----- Passage to read
Welcome to this tutorial! Here, we'll walk you through how to use the Q-Learning reinforcement learning algorithm to develop gameplay in the Dora SSR game engine. Don't worry if you're new to machine learning and game development; this tutorial is designed to be easy to understand.

2. What is Reinforcement Learning and Q-Learning?

Reinforcement Learning is a type of machine learning in which an agent takes actions in an environment to earn rewards or penalties, learning to maximize cumulative rewards.

Q-Learning is a model-free reinforcement learning algorithm. It estimates the maximum expected reward for an action ( a ) taken in a state ( s ) by learning a state-action value function ( Q(s, a) ).

2.1 Applying Q-Learning in Game Development

In a game, the game character can be seen as the agent, and the game world is the environment. Through Q-Learning, the character can gradually learn the best actions to maximize rewards, like defeating enemies or collecting items, based on different states.

3. Understanding the QLearner Object

The Dora SSR engine provides a QLearner object, which includes the methods needed to implement Q-Learning. Here are the main methods and properties:

  • pack(hints, values): Combines multiple conditions into a unique state value.
  • QLearner(gamma, alpha, maxQ): Creates a QLearner instance.
  • update(state, action, reward): Updates Q-values based on the reward.
  • getBestAction(state): Retrieves the best action for a given state.
  • matrix: A matrix storing state, action, and corresponding Q-values.
  • load(values): Loads Q-values from a known state-action pair matrix.
----------
In the Q-Learning tutorial, what does the pack(hints, values) method of the QLearner object do?
----- Listed records
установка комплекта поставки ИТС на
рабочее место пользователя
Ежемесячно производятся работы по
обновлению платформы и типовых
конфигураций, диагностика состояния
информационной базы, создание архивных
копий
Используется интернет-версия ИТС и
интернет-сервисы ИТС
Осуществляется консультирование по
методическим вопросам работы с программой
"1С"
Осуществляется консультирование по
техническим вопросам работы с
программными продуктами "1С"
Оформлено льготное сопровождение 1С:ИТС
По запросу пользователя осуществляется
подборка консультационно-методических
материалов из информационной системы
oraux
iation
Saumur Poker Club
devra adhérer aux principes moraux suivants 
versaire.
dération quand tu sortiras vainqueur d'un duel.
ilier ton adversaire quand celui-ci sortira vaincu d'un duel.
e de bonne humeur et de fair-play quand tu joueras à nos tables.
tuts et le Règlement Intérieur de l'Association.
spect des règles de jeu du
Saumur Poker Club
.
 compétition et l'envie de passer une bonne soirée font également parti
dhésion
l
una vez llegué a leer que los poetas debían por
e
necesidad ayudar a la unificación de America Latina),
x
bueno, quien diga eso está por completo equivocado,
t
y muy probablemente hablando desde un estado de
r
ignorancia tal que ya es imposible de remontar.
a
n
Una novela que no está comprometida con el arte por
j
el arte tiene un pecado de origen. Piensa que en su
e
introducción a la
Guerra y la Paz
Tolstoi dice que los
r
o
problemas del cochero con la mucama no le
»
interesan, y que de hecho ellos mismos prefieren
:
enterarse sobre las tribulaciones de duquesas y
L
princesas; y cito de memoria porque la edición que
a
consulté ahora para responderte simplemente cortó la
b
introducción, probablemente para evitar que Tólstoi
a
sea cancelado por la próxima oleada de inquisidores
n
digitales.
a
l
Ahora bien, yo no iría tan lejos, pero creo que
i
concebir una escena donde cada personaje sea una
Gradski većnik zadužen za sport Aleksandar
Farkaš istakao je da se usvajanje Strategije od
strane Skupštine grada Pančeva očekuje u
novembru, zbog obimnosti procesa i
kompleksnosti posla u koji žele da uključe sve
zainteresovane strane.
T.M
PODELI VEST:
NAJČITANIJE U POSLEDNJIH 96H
----------
----- Listed records
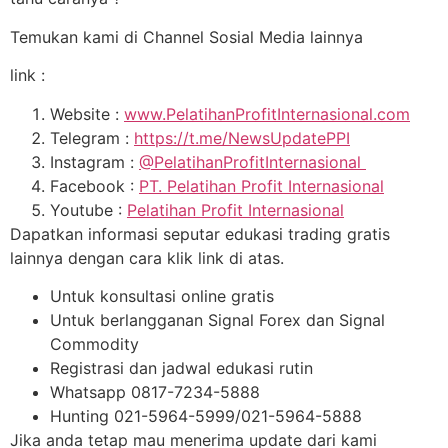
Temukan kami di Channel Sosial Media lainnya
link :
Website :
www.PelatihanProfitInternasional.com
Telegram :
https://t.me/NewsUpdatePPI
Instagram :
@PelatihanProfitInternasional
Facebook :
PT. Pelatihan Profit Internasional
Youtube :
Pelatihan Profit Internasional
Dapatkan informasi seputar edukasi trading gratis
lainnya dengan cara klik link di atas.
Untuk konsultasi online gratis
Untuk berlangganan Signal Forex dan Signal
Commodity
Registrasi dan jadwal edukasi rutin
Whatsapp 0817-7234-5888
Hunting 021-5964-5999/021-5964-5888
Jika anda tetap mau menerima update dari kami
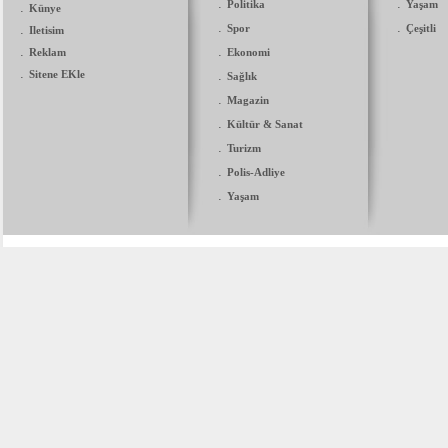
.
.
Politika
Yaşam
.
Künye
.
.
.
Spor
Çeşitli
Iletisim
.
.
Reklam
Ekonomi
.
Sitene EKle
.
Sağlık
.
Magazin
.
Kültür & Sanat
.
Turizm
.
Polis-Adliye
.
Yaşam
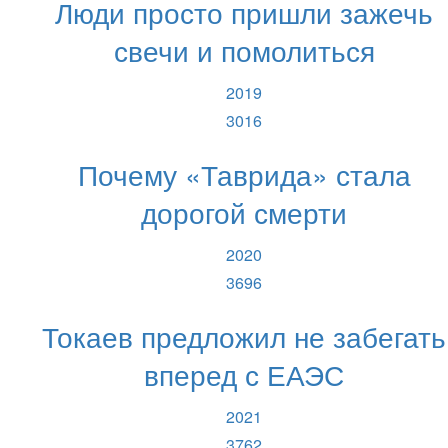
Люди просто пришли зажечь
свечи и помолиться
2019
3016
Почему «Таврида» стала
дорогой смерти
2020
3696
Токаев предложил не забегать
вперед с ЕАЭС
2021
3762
----------
Response area ->
It combines multiple conditions into a unique state value.